O artigo a seguir (Na calada da noite, o assassinato das dez medidas) é de autoria da promotora Cibele Benevides Guedes da Fonseca e foi publicado na edição de 01/12 da Tribuna do Norte (página 2). Vale a leitura.
"Cansado da prevalência dos esquemas de corrupção em todos os rincões do Brasil, milhões de cidadãos brasileiros assinaram o apoio às dez medidas de combate à corrupção propostas pelo Ministério Público Federal. Tais medidas, em resumo, têm como objetivo criminalizar o enriquecimento ilícito; aumentar penas da corrupção e tornar hedionda aquela de altos valores; agilizar o processo penal e o processo civil de crimes e atos de improbidade; fechar brechas da lei por onde criminosos escapam (via reforma dos sistemas de prescrição e nulidades); criminalizar caixa dois e lavagem eleitorais; permitir punição objetiva de partidos políticos por corrupção em condutas futuras; viabilizar a prisão para evitar que o dinheiro desviado desapareça; agilizar o rastreamento do dinheiro desviado e fechar brechas da lei por onde o dinheiro desviado escapa (por meio da ação de extinção de domínio e do confisco alargado).
A sociedade brasileira foi às ruas e deixou claro aos parlamentares o que queria: um processo penal eficiente no combate à corrupção, com a prisão de corruptos independentemente de quem sejam. Nada de cestas básicas, nada de prestação de serviços. O que os cidadãos clamaram - e continuam a clamar - é que a corrupção não compense no Brasil.
Pois bem. De repente uma tragédia abate a nação, com a queda do avião da equipe de Chapecó. Enquanto os brasileiros dormem anestesiados pela notícia da tragédia, os deputados federais, na calada da noite, de forma muito eficiente, decidem votar o projeto das dez medidas de combate à corrupção. De início poder-se-ia pensar: ouviram as vozes das ruas!

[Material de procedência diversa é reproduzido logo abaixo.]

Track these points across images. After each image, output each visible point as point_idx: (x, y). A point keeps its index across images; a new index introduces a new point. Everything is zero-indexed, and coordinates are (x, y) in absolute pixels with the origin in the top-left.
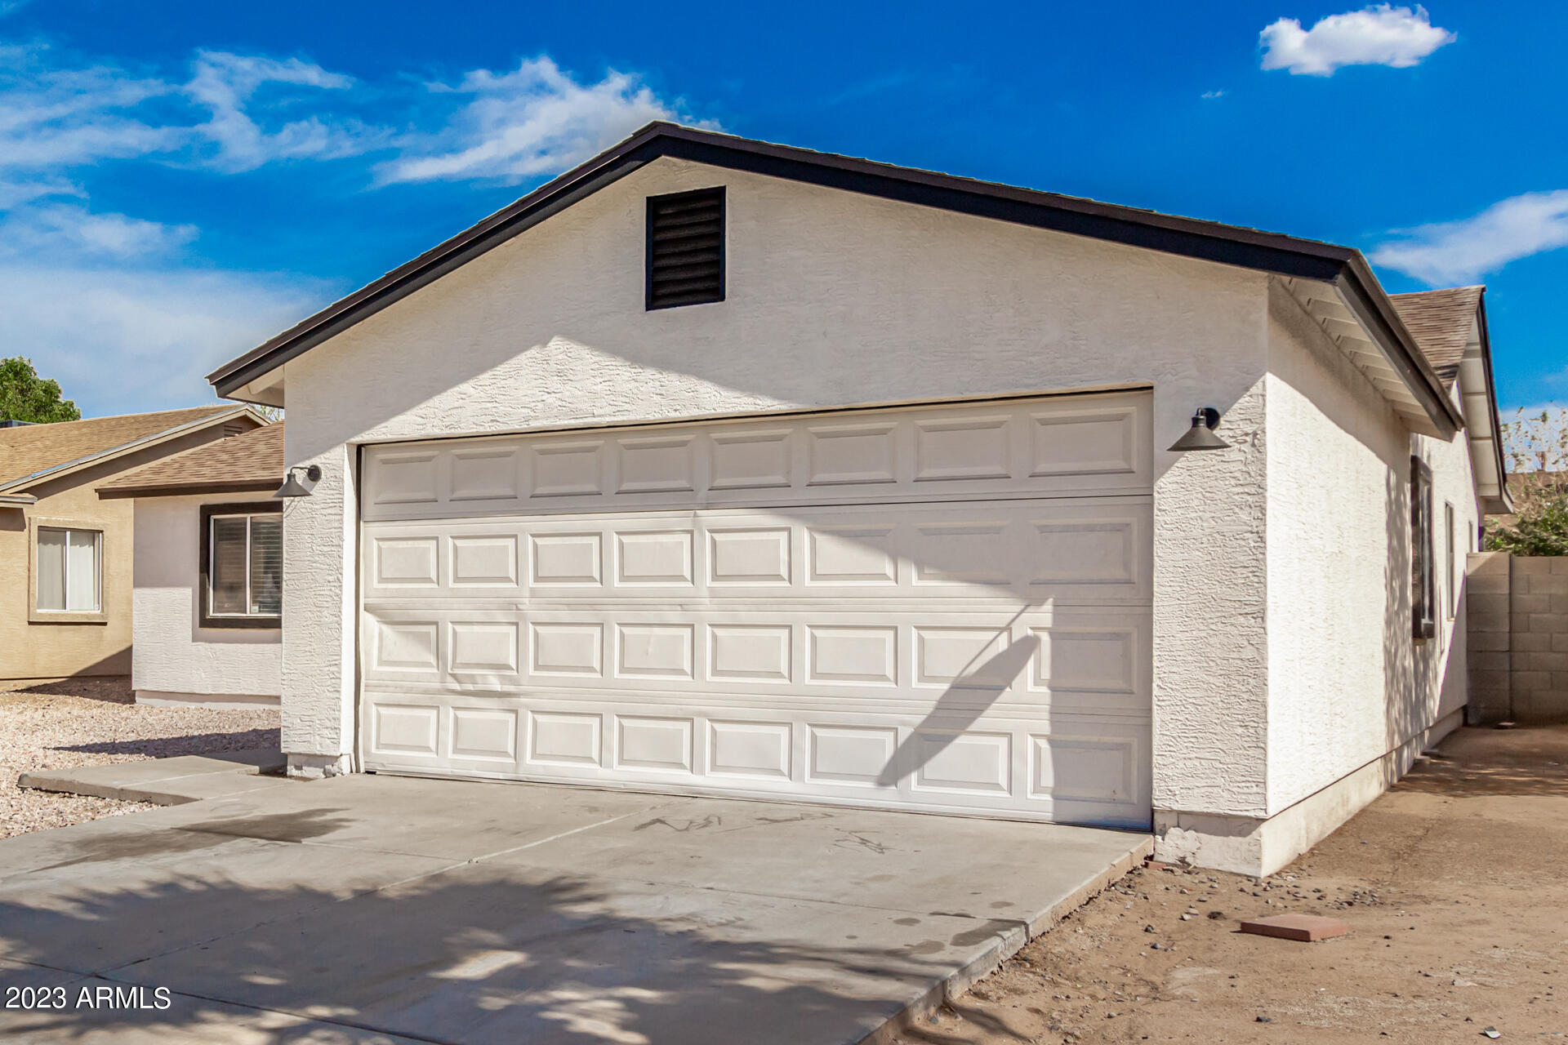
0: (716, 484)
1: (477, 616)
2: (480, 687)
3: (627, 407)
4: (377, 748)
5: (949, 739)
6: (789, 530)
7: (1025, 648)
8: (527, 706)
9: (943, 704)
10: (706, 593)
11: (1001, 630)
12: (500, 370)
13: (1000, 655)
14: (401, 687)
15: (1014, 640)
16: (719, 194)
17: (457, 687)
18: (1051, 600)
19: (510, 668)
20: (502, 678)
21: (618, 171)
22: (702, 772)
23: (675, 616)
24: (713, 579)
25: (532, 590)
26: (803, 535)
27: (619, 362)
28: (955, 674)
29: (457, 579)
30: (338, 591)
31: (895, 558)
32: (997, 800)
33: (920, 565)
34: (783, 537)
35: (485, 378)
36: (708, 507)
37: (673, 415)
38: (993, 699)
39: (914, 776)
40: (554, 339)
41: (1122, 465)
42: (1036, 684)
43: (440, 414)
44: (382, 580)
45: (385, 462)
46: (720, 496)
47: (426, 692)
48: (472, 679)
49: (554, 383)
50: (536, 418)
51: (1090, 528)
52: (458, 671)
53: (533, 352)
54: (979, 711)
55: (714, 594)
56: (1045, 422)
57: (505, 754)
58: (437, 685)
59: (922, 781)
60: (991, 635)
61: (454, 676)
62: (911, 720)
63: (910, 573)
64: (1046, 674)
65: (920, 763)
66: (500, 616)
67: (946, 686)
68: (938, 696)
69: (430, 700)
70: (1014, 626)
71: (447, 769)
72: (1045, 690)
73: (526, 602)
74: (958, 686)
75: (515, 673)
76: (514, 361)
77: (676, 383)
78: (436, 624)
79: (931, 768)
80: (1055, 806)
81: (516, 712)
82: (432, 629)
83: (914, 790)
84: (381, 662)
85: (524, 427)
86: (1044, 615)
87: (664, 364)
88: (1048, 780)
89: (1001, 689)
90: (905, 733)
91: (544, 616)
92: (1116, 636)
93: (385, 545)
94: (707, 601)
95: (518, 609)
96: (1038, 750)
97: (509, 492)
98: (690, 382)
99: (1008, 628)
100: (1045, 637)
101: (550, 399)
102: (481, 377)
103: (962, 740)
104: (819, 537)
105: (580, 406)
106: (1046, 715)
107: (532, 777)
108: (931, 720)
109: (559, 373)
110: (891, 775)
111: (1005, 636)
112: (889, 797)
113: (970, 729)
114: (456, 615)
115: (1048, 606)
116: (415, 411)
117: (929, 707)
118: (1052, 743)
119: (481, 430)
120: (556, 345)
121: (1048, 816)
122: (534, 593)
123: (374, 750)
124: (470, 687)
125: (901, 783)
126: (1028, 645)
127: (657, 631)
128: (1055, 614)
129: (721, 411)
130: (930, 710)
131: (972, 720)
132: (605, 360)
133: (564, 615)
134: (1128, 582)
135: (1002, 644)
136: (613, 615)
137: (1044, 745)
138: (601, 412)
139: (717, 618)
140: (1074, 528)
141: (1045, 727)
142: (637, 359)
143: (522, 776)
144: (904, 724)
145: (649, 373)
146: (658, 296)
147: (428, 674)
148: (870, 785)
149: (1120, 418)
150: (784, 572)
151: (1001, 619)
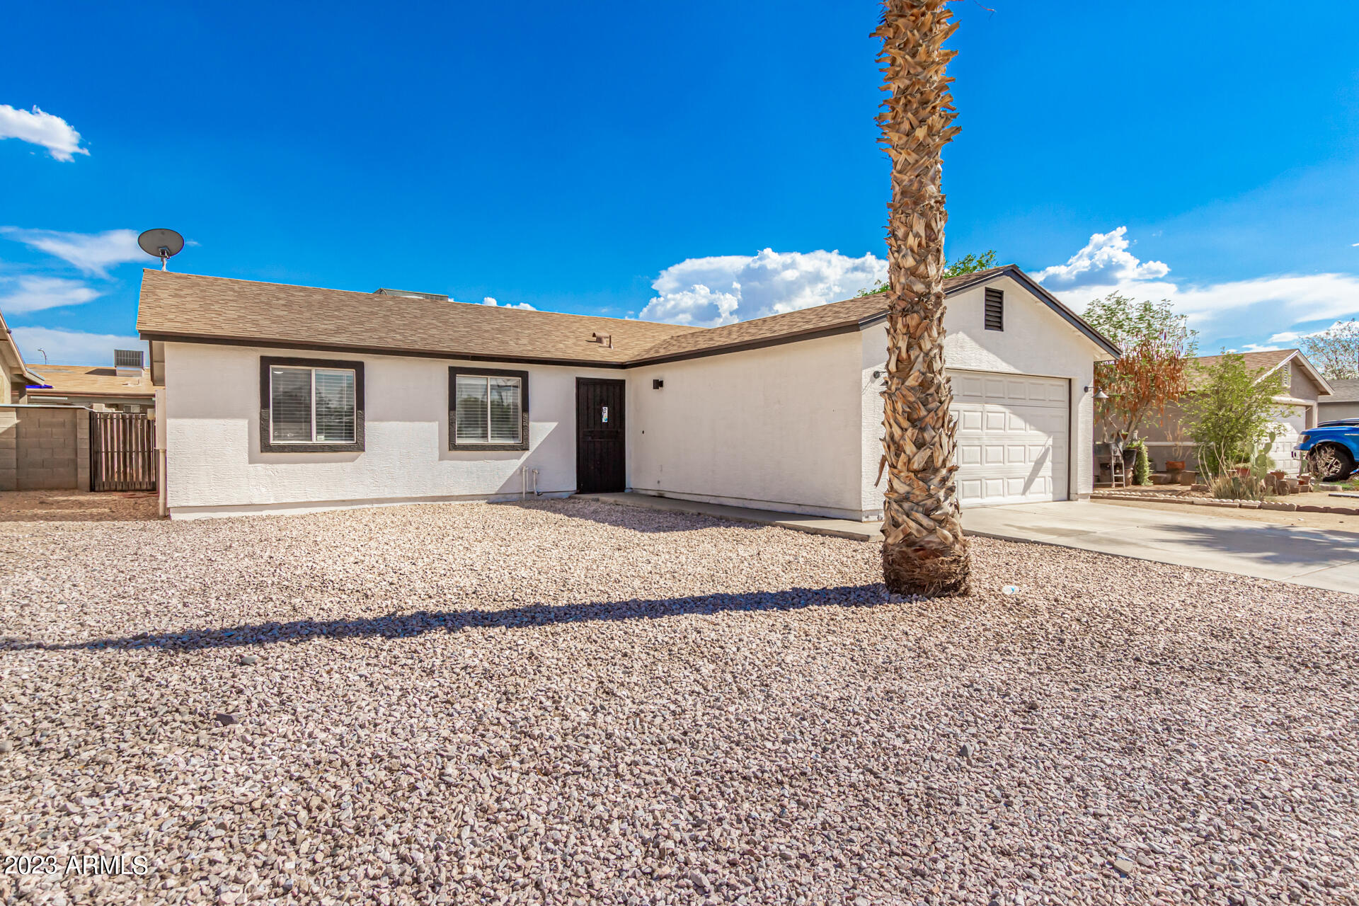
0: (987, 395)
3: (980, 364)
6: (1005, 413)
13: (1044, 453)
15: (1046, 447)
16: (1002, 292)
18: (1052, 437)
22: (984, 498)
23: (977, 442)
24: (986, 429)
26: (1008, 414)
27: (978, 347)
28: (1035, 460)
31: (1026, 423)
32: (1043, 497)
33: (1030, 425)
36: (986, 403)
37: (991, 370)
38: (1042, 467)
39: (1028, 491)
40: (960, 332)
41: (1064, 400)
42: (1049, 461)
46: (988, 399)
49: (959, 351)
50: (954, 363)
53: (953, 336)
54: (1039, 471)
55: (986, 434)
59: (1030, 493)
60: (1042, 447)
62: (1027, 474)
63: (1028, 427)
64: (1051, 458)
65: (1029, 487)
67: (1034, 463)
68: (1032, 466)
72: (1051, 463)
76: (947, 339)
77: (992, 358)
79: (1032, 488)
80: (1053, 497)
87: (988, 349)
88: (1051, 489)
89: (1043, 464)
90: (1026, 479)
94: (984, 437)
96: (1049, 481)
98: (995, 358)
99: (1045, 444)
100: (1051, 448)
101: (958, 357)
103: (1037, 479)
104: (1011, 415)
105: (967, 361)
106: (1051, 470)
108: (1031, 474)
109: (961, 347)
110: (1024, 492)
112: (1023, 500)
113: (1038, 476)
117: (1031, 470)
118: (1052, 478)
120: (960, 335)
121: (1051, 499)
125: (1026, 494)
126: (1048, 450)
127: (972, 448)
128: (1053, 441)
132: (974, 344)
135: (1044, 449)
138: (973, 365)
139: (987, 442)
140: (1056, 416)
141: (1051, 474)
142: (982, 346)
144: (1026, 476)
145: (985, 352)
146: (986, 325)
148: (1020, 496)
149: (1064, 386)
150: (1003, 428)
151: (1043, 443)
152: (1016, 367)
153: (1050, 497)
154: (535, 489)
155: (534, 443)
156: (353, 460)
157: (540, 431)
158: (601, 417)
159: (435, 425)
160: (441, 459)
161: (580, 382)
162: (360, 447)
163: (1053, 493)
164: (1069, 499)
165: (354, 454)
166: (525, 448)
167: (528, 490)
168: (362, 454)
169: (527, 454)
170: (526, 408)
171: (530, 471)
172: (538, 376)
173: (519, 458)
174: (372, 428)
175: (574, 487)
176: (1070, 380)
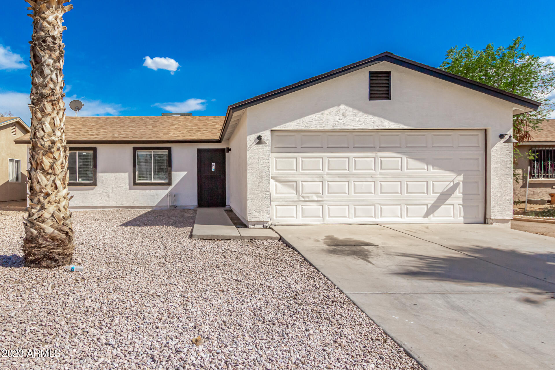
0: (381, 146)
1: (309, 180)
2: (310, 199)
3: (363, 125)
4: (276, 218)
5: (440, 206)
6: (401, 158)
7: (456, 185)
8: (326, 204)
9: (439, 199)
10: (378, 173)
11: (451, 181)
12: (324, 112)
13: (452, 187)
14: (284, 200)
15: (455, 183)
16: (389, 73)
17: (303, 199)
18: (462, 175)
19: (320, 194)
20: (317, 197)
21: (374, 63)
22: (378, 218)
23: (369, 179)
24: (380, 170)
25: (327, 173)
26: (405, 158)
27: (361, 113)
28: (441, 191)
29: (303, 169)
30: (268, 173)
31: (427, 164)
32: (451, 220)
33: (433, 166)
34: (400, 159)
35: (319, 114)
36: (379, 152)
37: (377, 128)
38: (450, 197)
39: (432, 215)
40: (342, 105)
41: (477, 145)
42: (459, 193)
43: (304, 123)
44: (277, 169)
45: (278, 136)
46: (382, 149)
47: (293, 201)
48: (308, 197)
49: (341, 117)
50: (336, 126)
51: (471, 159)
52: (303, 195)
53: (335, 108)
54: (446, 200)
55: (380, 173)
56: (461, 135)
57: (320, 217)
58: (297, 199)
59: (434, 216)
60: (449, 183)
61: (302, 196)
62: (430, 202)
63: (431, 167)
64: (461, 191)
65: (433, 212)
66: (317, 180)
67: (439, 194)
68: (437, 197)
69: (294, 203)
70: (454, 180)
71: (301, 223)
72: (461, 194)
73: (325, 176)
74: (442, 194)
75: (322, 195)
76: (328, 110)
77: (377, 119)
78: (296, 182)
79: (436, 213)
80: (464, 220)
81: (322, 206)
82: (295, 184)
83: (432, 219)
84: (277, 193)
85: (332, 128)
86: (461, 178)
87: (374, 114)
88: (462, 214)
89: (451, 195)
90: (429, 206)
91: (330, 179)
92: (476, 182)
93: (278, 160)
94: (379, 175)
95: (323, 177)
96: (460, 208)
97: (320, 146)
98: (382, 120)
99: (453, 181)
100: (461, 183)
101: (341, 121)
102: (318, 114)
103: (442, 207)
104: (409, 159)
105: (349, 124)
106: (462, 200)
107: (329, 223)
108: (435, 202)
109: (343, 115)
110: (427, 215)
111: (452, 183)
112: (426, 220)
113: (444, 204)
114: (303, 179)
115: (462, 176)
116: (295, 121)
117: (435, 199)
118: (463, 206)
119: (318, 128)
120: (342, 107)
121: (462, 222)
122: (328, 173)
123: (275, 219)
124: (307, 199)
125: (429, 217)
126: (458, 184)
127: (364, 183)
128: (464, 178)
129: (390, 128)
130: (435, 200)
131: (445, 202)
132: (357, 112)
133: (338, 179)
134: (479, 171)
135: (452, 184)
136: (352, 179)
137: (461, 206)
138: (356, 126)
139: (382, 179)
140: (468, 159)
141: (461, 203)
142: (366, 112)
143: (325, 222)
144: (429, 203)
145: (370, 116)
146: (372, 97)
147: (294, 196)
148: (422, 218)
149: (477, 135)
150: (400, 168)
151: (452, 179)
152: (405, 125)
153: (461, 220)
154: (174, 204)
155: (175, 182)
156: (92, 189)
157: (178, 176)
158: (211, 168)
159: (127, 174)
160: (130, 189)
161: (199, 151)
162: (95, 184)
163: (464, 217)
164: (485, 223)
165: (93, 187)
166: (169, 184)
167: (171, 205)
168: (96, 187)
169: (171, 188)
170: (170, 165)
171: (172, 195)
172: (176, 149)
173: (167, 189)
174: (100, 176)
175: (196, 204)
176: (486, 130)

Decidiram trabalhar madrugada adentro para atender aos anseios da população! Ledo engano. Dizimaram as dez medidas, mas não apenas isso: aprovaram mudanças na lei que criminalizam a conduta de juízes e membros do Ministério Público que atuam na área criminal e de combate à corrupção.
Concretamente, o que a sociedade ganhou? Nada, só perdeu. Além de nenhuma das dez medidas ter sido aprovada (ou seja, a corrupção continua a compensar no Brasil, com apenas 3% dos corruptos sendo condenados e 97% continuarão sem punição), foi aprovada a nova lei de abuso de autoridade que, na prática, intimidará a atuação de juízes, promotores de justiça e procuradores da república que trabalham na área criminal e de improbidade administrativa. Pela lei, sofrerão risco de serem punidos com dois anos de pena. Que profissional vai querer se arriscar a isso?
Se a sociedade brasileira se conformar calada, nunca mais teremos outra Lava Jato. Nunca mais grandes operações. Satisfaça-se a sociedade com profissionais apáticos que apenas processamento o furto de galinha. Foi isso o que as ruas pediram aos parlamentares? Que País é esse? Nunca uma música foi tão apropriada ao nosso momento."